■ **JOB ITEM**:
Gather every line in the items below that contains the word "risco".

■ **RECORDS TO USE**:
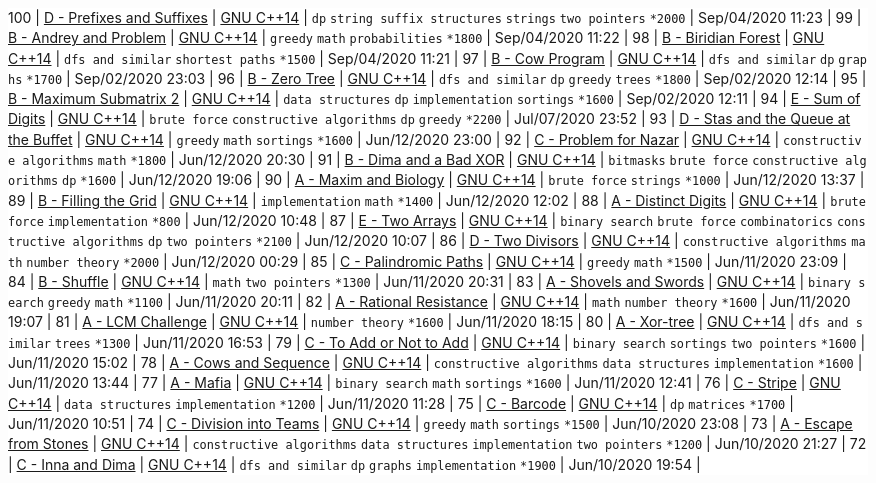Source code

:100 | [D - Prefixes and Suffixes](https://codeforces.com/contest/432/problem/D) | [GNU C++14](./codeforces/432/D.cpp) | `dp` `string suffix structures` `strings` `two pointers` `*2000` | Sep/04/2020 11:23 | 
99 | [B - Andrey and Problem](https://codeforces.com/contest/442/problem/B) | [GNU C++14](./codeforces/442/B.cpp) | `greedy` `math` `probabilities` `*1800` | Sep/04/2020 11:22 | 
98 | [B - Biridian Forest](https://codeforces.com/contest/329/problem/B) | [GNU C++14](./codeforces/329/B.cpp) | `dfs and similar` `shortest paths` `*1500` | Sep/04/2020 11:21 | 
97 | [B - Cow Program](https://codeforces.com/contest/283/problem/B) | [GNU C++14](./codeforces/283/B.cpp) | `dfs and similar` `dp` `graphs` `*1700` | Sep/02/2020 23:03 | 
96 | [B - Zero Tree](https://codeforces.com/contest/274/problem/B) | [GNU C++14](./codeforces/274/B.cpp) | `dfs and similar` `dp` `greedy` `trees` `*1800` | Sep/02/2020 12:14 | 
95 | [B - Maximum Submatrix 2](https://codeforces.com/contest/375/problem/B) | [GNU C++14](./codeforces/375/B.cpp) | `data structures` `dp` `implementation` `sortings` `*1600` | Sep/02/2020 12:11 | 
94 | [E - Sum of Digits](https://codeforces.com/contest/1373/problem/E) | [GNU C++14](./codeforces/1373/E.cpp) | `brute force` `constructive algorithms` `dp` `greedy` `*2200` | Jul/07/2020 23:52 | 
93 | [D - Stas and the Queue at the Buffet](https://codeforces.com/contest/1151/problem/D) | [GNU C++14](./codeforces/1151/D.cpp) | `greedy` `math` `sortings` `*1600` | Jun/12/2020 23:00 | 
92 | [C - Problem for Nazar](https://codeforces.com/contest/1151/problem/C) | [GNU C++14](./codeforces/1151/C.cpp) | `constructive algorithms` `math` `*1800` | Jun/12/2020 20:30 | 
91 | [B - Dima and a Bad XOR](https://codeforces.com/contest/1151/problem/B) | [GNU C++14](./codeforces/1151/B.cpp) | `bitmasks` `brute force` `constructive algorithms` `dp` `*1600` | Jun/12/2020 19:06 | 
90 | [A - Maxim and Biology](https://codeforces.com/contest/1151/problem/A) | [GNU C++14](./codeforces/1151/A.cpp) | `brute force` `strings` `*1000` | Jun/12/2020 13:37 | 
89 | [B - Filling the Grid](https://codeforces.com/contest/1228/problem/B) | [GNU C++14](./codeforces/1228/B.cpp) | `implementation` `math` `*1400` | Jun/12/2020 12:02 | 
88 | [A - Distinct Digits](https://codeforces.com/contest/1228/problem/A) | [GNU C++14](./codeforces/1228/A.cpp) | `brute force` `implementation` `*800` | Jun/12/2020 10:48 | 
87 | [E - Two Arrays](https://codeforces.com/contest/1366/problem/E) | [GNU C++14](./codeforces/1366/E.cpp) | `binary search` `brute force` `combinatorics` `constructive algorithms` `dp` `two pointers` `*2100` | Jun/12/2020 10:07 | 
86 | [D - Two Divisors](https://codeforces.com/contest/1366/problem/D) | [GNU C++14](./codeforces/1366/D.cpp) | `constructive algorithms` `math` `number theory` `*2000` | Jun/12/2020 00:29 | 
85 | [C - Palindromic Paths](https://codeforces.com/contest/1366/problem/C) | [GNU C++14](./codeforces/1366/C.cpp) | `greedy` `math` `*1500` | Jun/11/2020 23:09 | 
84 | [B - Shuffle](https://codeforces.com/contest/1366/problem/B) | [GNU C++14](./codeforces/1366/B.cpp) | `math` `two pointers` `*1300` | Jun/11/2020 20:31 | 
83 | [A - Shovels and Swords](https://codeforces.com/contest/1366/problem/A) | [GNU C++14](./codeforces/1366/A.cpp) | `binary search` `greedy` `math` `*1100` | Jun/11/2020 20:11 | 
82 | [A - Rational Resistance](https://codeforces.com/contest/343/problem/A) | [GNU C++14](./codeforces/343/A.cpp) | `math` `number theory` `*1600` | Jun/11/2020 19:07 | 
81 | [A - LCM Challenge](https://codeforces.com/contest/235/problem/A) | [GNU C++14](./codeforces/235/A.cpp) | `number theory` `*1600` | Jun/11/2020 18:15 | 
80 | [A - Xor-tree](https://codeforces.com/contest/429/problem/A) | [GNU C++14](./codeforces/429/A.cpp) | `dfs and similar` `trees` `*1300` | Jun/11/2020 16:53 | 
79 | [C - To Add or Not to Add](https://codeforces.com/contest/231/problem/C) | [GNU C++14](./codeforces/231/C.cpp) | `binary search` `sortings` `two pointers` `*1600` | Jun/11/2020 15:02 | 
78 | [A - Cows and Sequence](https://codeforces.com/contest/283/problem/A) | [GNU C++14](./codeforces/283/A.cpp) | `constructive algorithms` `data structures` `implementation` `*1600` | Jun/11/2020 13:44 | 
77 | [A - Mafia](https://codeforces.com/contest/348/problem/A) | [GNU C++14](./codeforces/348/A.cpp) | `binary search` `math` `sortings` `*1600` | Jun/11/2020 12:41 | 
76 | [C - Stripe](https://codeforces.com/contest/18/problem/C) | [GNU C++14](./codeforces/18/C.cpp) | `data structures` `implementation` `*1200` | Jun/11/2020 11:28 | 
75 | [C - Barcode](https://codeforces.com/contest/225/problem/C) | [GNU C++14](./codeforces/225/C.cpp) | `dp` `matrices` `*1700` | Jun/11/2020 10:51 | 
74 | [C - Division into Teams](https://codeforces.com/contest/149/problem/C) | [GNU C++14](./codeforces/149/C.cpp) | `greedy` `math` `sortings` `*1500` | Jun/10/2020 23:08 | 
73 | [A - Escape from Stones](https://codeforces.com/contest/264/problem/A) | [GNU C++14](./codeforces/264/A.cpp) | `constructive algorithms` `data structures` `implementation` `two pointers` `*1200` | Jun/10/2020 21:27 | 
72 | [C - Inna and Dima](https://codeforces.com/contest/374/problem/C) | [GNU C++14](./codeforces/374/C.cpp) | `dfs and similar` `dp` `graphs` `implementation` `*1900` | Jun/10/2020 19:54 | 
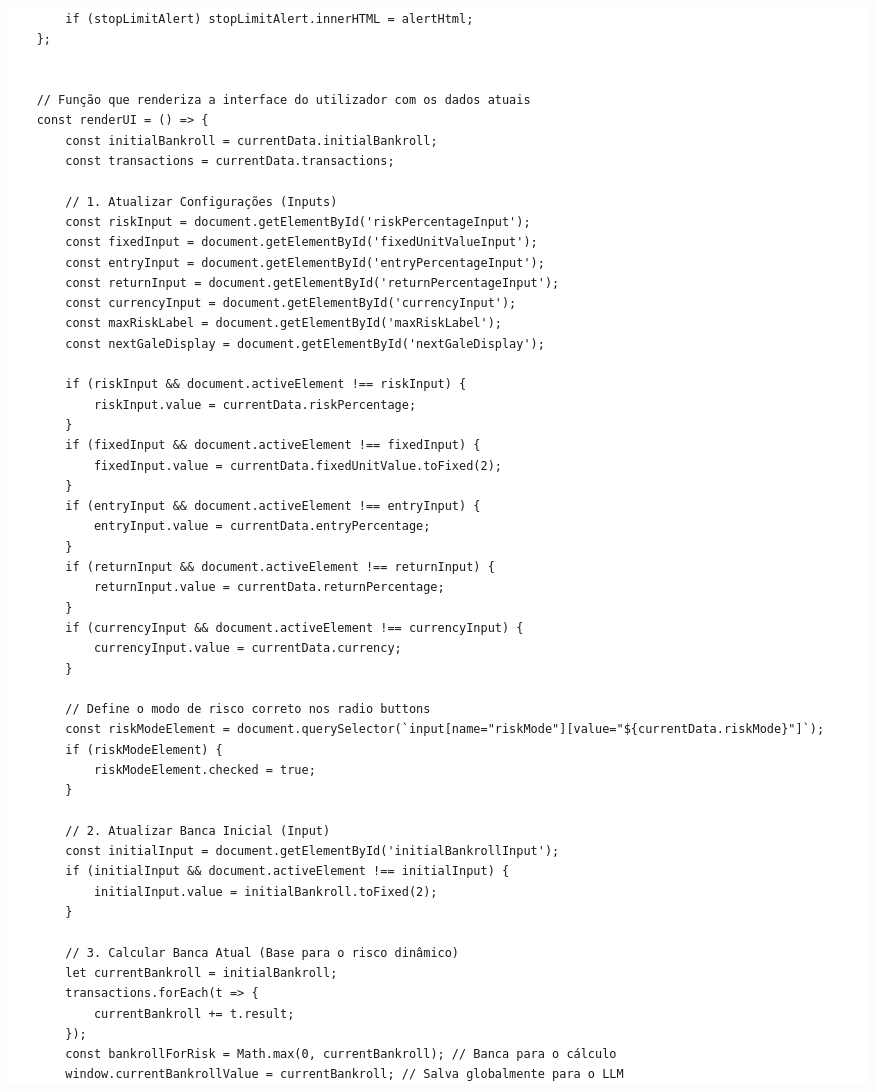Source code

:             if (stopLimitAlert) stopLimitAlert.innerHTML = alertHtml;
        };


        // Função que renderiza a interface do utilizador com os dados atuais
        const renderUI = () => {
            const initialBankroll = currentData.initialBankroll;
            const transactions = currentData.transactions;

            // 1. Atualizar Configurações (Inputs)
            const riskInput = document.getElementById('riskPercentageInput');
            const fixedInput = document.getElementById('fixedUnitValueInput');
            const entryInput = document.getElementById('entryPercentageInput'); 
            const returnInput = document.getElementById('returnPercentageInput');
            const currencyInput = document.getElementById('currencyInput');
            const maxRiskLabel = document.getElementById('maxRiskLabel');
            const nextGaleDisplay = document.getElementById('nextGaleDisplay'); 
            
            if (riskInput && document.activeElement !== riskInput) {
                riskInput.value = currentData.riskPercentage;
            }
            if (fixedInput && document.activeElement !== fixedInput) {
                fixedInput.value = currentData.fixedUnitValue.toFixed(2);
            }
            if (entryInput && document.activeElement !== entryInput) {
                entryInput.value = currentData.entryPercentage;
            }
            if (returnInput && document.activeElement !== returnInput) {
                returnInput.value = currentData.returnPercentage;
            }
            if (currencyInput && document.activeElement !== currencyInput) {
                currencyInput.value = currentData.currency;
            }
            
            // Define o modo de risco correto nos radio buttons
            const riskModeElement = document.querySelector(`input[name="riskMode"][value="${currentData.riskMode}"]`);
            if (riskModeElement) {
                riskModeElement.checked = true;
            }

            // 2. Atualizar Banca Inicial (Input)
            const initialInput = document.getElementById('initialBankrollInput');
            if (initialInput && document.activeElement !== initialInput) { 
                initialInput.value = initialBankroll.toFixed(2);
            }

            // 3. Calcular Banca Atual (Base para o risco dinâmico)
            let currentBankroll = initialBankroll;
            transactions.forEach(t => {
                currentBankroll += t.result;
            });
            const bankrollForRisk = Math.max(0, currentBankroll); // Banca para o cálculo
            window.currentBankrollValue = currentBankroll; // Salva globalmente para o LLM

■ **EXERCISE SOLUTION**:
            // Define o modo de risco correto nos radio buttons
            // 3. Calcular Banca Atual (Base para o risco dinâmico)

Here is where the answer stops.